-- Problem statement --
Look below for the line that contains "<source format=gbr>", then copy it and each following line exactly, through and including the line that contains "X507903Y23186D01*".

(Hardware design source files)
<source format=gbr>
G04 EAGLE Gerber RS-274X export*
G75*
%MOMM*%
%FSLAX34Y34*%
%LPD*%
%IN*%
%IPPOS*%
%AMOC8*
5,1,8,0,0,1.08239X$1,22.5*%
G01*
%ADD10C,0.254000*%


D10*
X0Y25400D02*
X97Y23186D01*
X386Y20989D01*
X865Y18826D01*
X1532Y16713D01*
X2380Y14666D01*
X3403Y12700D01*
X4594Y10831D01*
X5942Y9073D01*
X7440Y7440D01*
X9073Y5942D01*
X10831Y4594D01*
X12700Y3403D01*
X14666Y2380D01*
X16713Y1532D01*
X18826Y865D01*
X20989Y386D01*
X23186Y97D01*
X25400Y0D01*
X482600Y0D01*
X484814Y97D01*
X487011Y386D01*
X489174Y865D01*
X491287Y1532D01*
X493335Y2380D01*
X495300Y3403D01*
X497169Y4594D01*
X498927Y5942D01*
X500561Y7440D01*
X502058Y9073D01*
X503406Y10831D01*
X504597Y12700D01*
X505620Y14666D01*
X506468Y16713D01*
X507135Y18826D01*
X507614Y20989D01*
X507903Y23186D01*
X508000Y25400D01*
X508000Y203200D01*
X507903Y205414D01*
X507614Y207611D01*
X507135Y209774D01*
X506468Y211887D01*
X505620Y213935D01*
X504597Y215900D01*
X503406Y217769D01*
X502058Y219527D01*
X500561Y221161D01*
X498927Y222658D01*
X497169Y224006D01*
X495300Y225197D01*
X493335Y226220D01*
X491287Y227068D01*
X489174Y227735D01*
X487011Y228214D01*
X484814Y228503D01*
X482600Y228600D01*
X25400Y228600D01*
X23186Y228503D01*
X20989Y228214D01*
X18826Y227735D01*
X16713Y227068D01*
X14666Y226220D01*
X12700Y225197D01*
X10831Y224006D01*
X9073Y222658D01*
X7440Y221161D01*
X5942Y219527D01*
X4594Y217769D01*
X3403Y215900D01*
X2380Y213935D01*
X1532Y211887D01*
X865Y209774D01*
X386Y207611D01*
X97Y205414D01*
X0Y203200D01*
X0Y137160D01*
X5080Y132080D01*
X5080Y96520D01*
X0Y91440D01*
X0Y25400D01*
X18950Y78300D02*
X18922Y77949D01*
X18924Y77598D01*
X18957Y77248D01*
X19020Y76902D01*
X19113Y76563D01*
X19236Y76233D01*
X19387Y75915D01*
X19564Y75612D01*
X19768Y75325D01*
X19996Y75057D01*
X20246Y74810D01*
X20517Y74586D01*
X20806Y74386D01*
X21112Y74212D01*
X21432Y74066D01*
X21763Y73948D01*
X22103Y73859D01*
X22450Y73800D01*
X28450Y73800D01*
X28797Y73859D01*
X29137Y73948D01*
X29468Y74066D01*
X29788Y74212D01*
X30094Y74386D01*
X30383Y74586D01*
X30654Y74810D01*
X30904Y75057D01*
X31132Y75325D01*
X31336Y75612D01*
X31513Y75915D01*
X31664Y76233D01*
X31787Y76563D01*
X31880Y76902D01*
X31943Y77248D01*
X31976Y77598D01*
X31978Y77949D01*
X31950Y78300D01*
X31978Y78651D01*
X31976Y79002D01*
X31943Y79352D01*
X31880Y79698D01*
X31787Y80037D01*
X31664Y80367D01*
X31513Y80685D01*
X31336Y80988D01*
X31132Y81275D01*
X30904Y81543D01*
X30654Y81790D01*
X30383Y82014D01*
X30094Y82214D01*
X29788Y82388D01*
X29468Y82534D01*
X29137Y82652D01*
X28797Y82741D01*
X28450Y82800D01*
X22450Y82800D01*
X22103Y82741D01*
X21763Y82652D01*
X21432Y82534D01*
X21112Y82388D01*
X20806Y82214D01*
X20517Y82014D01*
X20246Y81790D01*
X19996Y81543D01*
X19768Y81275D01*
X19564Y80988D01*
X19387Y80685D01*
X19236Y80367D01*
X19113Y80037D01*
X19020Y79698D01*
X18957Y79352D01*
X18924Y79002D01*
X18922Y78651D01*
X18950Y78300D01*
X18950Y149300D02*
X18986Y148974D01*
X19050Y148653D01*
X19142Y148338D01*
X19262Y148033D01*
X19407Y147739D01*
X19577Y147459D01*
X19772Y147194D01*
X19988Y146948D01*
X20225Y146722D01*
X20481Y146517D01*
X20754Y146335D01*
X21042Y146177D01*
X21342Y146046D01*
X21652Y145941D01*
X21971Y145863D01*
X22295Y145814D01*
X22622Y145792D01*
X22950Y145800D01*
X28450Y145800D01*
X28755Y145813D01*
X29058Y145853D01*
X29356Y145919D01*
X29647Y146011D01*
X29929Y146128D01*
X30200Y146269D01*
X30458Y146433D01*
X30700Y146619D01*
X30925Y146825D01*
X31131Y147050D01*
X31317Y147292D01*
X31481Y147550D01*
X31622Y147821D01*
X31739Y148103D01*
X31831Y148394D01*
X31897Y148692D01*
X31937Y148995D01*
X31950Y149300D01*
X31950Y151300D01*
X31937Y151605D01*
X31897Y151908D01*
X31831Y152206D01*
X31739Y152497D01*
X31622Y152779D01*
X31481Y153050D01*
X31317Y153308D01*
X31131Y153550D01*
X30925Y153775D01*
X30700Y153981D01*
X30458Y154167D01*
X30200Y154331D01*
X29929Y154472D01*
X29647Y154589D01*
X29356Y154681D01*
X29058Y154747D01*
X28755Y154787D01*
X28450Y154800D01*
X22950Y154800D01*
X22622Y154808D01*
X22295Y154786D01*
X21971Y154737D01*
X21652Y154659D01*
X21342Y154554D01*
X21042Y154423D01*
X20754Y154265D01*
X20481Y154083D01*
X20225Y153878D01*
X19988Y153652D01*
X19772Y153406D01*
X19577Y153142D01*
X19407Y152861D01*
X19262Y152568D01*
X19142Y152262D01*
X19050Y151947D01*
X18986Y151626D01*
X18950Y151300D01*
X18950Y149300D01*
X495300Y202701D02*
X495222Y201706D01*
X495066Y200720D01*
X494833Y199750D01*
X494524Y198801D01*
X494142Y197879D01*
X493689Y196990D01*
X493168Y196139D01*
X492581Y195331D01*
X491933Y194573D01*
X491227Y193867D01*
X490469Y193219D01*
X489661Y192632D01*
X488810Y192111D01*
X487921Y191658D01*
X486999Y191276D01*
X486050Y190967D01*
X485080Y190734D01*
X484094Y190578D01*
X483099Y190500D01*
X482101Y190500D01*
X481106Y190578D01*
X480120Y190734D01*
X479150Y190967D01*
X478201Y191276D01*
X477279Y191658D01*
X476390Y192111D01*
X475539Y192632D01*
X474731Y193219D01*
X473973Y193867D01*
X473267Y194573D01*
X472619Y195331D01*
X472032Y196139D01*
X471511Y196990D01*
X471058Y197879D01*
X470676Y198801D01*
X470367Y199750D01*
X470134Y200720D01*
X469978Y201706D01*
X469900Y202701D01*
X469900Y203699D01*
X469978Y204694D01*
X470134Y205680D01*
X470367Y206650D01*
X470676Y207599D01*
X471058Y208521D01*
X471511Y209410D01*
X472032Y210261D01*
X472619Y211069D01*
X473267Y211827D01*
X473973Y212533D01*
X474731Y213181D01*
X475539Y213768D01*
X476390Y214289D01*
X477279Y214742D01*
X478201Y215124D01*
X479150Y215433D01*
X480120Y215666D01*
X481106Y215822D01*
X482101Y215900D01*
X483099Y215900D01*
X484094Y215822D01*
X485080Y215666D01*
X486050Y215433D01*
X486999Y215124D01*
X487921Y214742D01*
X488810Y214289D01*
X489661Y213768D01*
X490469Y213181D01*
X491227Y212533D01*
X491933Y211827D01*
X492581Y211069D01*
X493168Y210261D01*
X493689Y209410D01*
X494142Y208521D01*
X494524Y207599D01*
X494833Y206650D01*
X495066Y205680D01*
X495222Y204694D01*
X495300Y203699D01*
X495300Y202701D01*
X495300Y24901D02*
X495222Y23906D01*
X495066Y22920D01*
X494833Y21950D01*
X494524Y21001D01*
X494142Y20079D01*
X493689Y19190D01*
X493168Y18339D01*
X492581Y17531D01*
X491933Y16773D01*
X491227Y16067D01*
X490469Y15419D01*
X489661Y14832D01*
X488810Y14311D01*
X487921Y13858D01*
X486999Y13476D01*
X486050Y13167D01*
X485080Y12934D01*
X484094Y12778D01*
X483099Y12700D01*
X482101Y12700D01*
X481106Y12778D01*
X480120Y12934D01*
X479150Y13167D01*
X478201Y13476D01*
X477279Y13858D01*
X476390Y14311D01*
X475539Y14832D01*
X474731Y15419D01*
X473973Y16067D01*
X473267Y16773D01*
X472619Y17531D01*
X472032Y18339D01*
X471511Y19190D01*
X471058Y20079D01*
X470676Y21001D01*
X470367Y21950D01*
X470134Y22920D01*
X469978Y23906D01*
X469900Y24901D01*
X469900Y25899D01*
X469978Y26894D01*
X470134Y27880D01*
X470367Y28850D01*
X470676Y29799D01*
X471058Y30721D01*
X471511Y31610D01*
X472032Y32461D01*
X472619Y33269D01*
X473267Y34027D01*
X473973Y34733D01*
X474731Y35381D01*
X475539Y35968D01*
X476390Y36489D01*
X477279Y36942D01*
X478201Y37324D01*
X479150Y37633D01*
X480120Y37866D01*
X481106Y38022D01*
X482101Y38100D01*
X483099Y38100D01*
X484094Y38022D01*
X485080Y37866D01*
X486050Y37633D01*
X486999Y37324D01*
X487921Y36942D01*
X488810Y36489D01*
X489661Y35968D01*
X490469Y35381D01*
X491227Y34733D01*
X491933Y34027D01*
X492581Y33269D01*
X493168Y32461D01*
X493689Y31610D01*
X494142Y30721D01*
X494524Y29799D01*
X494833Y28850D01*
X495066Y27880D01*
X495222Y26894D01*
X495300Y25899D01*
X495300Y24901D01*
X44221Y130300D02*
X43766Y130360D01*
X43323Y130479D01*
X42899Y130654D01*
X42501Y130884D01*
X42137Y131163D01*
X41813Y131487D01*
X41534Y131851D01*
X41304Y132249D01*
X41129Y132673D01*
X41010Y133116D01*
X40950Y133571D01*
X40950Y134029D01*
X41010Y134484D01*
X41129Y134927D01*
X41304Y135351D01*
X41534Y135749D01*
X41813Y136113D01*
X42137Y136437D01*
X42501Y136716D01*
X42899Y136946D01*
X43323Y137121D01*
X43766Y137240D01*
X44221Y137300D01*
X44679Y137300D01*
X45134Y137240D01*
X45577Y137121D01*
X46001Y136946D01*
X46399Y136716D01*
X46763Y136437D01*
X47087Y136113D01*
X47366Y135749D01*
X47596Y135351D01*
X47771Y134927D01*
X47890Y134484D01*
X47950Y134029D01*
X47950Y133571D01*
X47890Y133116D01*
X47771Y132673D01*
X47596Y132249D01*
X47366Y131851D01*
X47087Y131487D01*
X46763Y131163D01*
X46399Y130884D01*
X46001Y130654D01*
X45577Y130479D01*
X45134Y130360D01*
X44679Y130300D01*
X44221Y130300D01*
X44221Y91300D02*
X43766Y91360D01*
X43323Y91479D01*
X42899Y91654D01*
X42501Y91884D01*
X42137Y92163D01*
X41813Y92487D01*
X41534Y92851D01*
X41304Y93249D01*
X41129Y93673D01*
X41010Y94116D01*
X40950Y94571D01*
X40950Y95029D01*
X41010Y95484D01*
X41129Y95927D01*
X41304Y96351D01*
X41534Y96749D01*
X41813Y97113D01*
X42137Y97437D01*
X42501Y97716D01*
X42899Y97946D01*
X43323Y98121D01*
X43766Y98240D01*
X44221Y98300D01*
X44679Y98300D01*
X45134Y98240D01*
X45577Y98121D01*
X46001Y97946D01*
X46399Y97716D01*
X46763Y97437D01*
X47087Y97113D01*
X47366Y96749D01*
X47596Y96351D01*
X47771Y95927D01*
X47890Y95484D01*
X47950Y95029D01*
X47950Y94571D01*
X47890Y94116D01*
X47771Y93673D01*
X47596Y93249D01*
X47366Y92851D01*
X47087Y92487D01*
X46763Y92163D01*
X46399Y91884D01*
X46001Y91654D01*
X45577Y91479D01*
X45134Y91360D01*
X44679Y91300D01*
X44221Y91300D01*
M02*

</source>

...

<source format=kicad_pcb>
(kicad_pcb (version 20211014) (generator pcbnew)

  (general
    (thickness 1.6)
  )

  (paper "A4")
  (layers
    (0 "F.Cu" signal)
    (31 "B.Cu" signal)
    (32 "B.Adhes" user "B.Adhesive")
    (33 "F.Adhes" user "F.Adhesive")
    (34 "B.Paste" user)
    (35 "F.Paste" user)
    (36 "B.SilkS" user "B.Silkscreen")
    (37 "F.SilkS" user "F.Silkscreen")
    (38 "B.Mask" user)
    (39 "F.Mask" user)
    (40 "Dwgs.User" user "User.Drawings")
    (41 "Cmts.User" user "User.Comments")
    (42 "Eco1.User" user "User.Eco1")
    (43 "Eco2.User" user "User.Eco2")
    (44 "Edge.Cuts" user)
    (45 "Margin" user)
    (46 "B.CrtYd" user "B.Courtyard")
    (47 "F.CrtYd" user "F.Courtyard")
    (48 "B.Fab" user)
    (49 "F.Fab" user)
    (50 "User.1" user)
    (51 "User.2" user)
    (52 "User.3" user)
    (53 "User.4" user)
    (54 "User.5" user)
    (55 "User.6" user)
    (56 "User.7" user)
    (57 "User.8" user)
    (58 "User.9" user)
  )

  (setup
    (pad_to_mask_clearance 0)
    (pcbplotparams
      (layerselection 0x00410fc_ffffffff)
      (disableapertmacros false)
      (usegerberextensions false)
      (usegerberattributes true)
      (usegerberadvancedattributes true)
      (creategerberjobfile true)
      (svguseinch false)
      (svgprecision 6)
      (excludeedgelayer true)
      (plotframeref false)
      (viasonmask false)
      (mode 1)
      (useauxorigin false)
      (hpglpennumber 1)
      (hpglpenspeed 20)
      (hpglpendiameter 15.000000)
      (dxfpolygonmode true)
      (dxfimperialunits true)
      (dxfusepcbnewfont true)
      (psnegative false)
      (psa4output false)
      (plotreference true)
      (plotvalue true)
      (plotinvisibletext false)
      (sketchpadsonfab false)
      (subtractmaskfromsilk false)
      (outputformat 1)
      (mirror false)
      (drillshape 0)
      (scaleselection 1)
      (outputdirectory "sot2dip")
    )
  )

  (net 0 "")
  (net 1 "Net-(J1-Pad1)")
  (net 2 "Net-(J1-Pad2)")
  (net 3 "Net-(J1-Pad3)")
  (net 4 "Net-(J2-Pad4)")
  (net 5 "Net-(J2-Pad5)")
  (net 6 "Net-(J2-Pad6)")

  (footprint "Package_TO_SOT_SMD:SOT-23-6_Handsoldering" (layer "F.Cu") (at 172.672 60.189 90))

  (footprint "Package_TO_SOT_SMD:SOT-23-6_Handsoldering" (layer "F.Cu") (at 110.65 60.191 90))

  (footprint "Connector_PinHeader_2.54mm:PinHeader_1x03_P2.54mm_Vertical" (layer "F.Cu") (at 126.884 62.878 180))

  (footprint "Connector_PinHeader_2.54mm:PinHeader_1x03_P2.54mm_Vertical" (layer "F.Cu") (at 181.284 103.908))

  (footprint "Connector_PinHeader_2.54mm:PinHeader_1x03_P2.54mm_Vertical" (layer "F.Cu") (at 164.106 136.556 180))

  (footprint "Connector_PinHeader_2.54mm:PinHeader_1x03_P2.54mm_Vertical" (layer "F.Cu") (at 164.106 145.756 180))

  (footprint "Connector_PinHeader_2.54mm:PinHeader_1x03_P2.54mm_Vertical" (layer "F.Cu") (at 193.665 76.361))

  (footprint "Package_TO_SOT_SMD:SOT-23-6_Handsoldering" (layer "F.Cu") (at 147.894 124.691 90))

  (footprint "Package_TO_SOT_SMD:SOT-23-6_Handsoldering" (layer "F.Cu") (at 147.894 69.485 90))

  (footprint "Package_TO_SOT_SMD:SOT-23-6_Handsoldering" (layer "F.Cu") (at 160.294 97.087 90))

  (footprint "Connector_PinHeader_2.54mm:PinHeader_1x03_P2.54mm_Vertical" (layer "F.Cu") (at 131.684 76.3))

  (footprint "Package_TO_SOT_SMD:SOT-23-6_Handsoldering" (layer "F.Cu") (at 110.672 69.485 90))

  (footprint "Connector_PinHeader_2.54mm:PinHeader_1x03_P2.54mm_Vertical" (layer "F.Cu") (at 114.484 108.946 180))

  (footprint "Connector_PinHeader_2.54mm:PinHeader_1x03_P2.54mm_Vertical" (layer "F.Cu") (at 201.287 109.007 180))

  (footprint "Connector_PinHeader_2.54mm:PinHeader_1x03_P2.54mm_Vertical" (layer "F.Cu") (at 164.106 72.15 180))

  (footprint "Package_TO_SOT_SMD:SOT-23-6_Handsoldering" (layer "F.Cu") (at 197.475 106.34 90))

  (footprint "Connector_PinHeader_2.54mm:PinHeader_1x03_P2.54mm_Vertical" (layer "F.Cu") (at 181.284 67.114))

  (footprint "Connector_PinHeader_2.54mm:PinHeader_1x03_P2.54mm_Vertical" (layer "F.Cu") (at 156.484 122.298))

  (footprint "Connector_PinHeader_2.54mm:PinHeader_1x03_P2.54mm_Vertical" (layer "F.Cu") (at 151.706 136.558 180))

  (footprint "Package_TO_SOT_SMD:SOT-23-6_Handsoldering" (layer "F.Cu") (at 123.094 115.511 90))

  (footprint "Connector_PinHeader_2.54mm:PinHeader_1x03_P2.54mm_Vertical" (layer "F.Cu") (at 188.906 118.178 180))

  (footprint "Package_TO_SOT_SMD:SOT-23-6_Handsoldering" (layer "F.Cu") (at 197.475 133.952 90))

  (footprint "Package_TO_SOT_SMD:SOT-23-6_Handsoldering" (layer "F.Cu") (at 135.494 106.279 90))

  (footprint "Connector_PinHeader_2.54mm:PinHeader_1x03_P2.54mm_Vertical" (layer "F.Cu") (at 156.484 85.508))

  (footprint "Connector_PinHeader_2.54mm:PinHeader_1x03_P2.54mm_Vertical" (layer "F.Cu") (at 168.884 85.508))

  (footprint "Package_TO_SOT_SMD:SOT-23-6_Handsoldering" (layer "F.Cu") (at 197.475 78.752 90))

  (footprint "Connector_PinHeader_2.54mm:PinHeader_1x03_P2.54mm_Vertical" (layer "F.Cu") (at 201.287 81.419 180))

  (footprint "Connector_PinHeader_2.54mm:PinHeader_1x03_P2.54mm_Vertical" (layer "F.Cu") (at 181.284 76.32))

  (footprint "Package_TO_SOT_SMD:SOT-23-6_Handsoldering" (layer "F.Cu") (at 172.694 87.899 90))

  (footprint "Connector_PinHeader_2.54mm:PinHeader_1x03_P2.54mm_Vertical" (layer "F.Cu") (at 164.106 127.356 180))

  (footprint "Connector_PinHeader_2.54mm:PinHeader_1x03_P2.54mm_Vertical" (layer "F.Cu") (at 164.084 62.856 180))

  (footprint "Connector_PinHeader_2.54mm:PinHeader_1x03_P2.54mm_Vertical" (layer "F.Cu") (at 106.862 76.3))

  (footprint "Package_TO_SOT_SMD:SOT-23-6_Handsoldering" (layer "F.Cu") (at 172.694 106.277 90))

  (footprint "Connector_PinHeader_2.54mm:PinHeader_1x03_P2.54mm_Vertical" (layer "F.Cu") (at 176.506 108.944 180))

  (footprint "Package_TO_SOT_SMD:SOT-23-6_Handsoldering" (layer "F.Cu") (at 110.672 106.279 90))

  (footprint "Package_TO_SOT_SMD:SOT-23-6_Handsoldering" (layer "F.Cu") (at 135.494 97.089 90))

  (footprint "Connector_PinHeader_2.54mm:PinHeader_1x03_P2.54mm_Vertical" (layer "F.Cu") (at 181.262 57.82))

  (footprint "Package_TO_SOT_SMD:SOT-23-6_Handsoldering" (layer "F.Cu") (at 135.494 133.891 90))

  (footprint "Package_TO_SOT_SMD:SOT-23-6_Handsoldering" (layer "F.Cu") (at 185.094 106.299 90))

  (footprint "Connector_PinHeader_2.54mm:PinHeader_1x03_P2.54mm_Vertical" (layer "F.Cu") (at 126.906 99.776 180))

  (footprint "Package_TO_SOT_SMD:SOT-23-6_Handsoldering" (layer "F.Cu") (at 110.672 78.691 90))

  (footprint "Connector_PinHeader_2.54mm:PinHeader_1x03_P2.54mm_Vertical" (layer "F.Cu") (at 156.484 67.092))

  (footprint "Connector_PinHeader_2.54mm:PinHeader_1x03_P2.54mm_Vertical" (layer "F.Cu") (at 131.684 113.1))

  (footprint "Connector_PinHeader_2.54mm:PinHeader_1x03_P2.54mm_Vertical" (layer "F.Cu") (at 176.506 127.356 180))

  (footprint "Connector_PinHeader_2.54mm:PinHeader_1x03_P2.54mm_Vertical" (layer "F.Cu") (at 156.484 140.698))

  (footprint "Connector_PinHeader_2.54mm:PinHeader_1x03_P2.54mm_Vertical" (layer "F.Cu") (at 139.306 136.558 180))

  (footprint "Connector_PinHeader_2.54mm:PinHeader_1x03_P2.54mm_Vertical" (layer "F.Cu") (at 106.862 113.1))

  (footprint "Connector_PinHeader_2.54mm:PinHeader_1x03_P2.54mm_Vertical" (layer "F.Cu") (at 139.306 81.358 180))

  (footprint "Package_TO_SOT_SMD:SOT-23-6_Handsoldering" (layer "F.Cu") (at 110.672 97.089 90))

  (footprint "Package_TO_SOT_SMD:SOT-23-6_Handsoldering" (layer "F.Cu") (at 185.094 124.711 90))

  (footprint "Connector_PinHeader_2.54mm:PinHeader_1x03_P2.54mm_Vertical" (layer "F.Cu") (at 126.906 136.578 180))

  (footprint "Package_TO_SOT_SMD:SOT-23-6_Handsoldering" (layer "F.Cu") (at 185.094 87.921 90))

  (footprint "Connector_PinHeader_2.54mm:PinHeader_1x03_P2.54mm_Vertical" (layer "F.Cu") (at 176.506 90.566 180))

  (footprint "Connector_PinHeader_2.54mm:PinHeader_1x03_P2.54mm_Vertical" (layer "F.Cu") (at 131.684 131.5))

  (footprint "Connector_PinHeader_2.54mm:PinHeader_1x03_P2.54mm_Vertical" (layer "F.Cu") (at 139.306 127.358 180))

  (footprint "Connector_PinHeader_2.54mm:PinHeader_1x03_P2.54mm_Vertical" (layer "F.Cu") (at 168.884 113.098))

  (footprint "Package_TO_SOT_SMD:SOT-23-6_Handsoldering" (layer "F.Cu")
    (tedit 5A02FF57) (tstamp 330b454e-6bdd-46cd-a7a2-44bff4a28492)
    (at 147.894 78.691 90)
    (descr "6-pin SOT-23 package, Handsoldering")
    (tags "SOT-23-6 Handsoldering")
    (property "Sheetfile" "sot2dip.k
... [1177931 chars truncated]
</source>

-- Solved exercise --
<source format=gbr>
G04 EAGLE Gerber RS-274X export*
G75*
%MOMM*%
%FSLAX34Y34*%
%LPD*%
%IN*%
%IPPOS*%
%AMOC8*
5,1,8,0,0,1.08239X$1,22.5*%
G01*
%ADD10C,0.254000*%


D10*
X0Y25400D02*
X97Y23186D01*
X386Y20989D01*
X865Y18826D01*
X1532Y16713D01*
X2380Y14666D01*
X3403Y12700D01*
X4594Y10831D01*
X5942Y9073D01*
X7440Y7440D01*
X9073Y5942D01*
X10831Y4594D01*
X12700Y3403D01*
X14666Y2380D01*
X16713Y1532D01*
X18826Y865D01*
X20989Y386D01*
X23186Y97D01*
X25400Y0D01*
X482600Y0D01*
X484814Y97D01*
X487011Y386D01*
X489174Y865D01*
X491287Y1532D01*
X493335Y2380D01*
X495300Y3403D01*
X497169Y4594D01*
X498927Y5942D01*
X500561Y7440D01*
X502058Y9073D01*
X503406Y10831D01*
X504597Y12700D01*
X505620Y14666D01*
X506468Y16713D01*
X507135Y18826D01*
X507614Y20989D01*
X507903Y23186D01*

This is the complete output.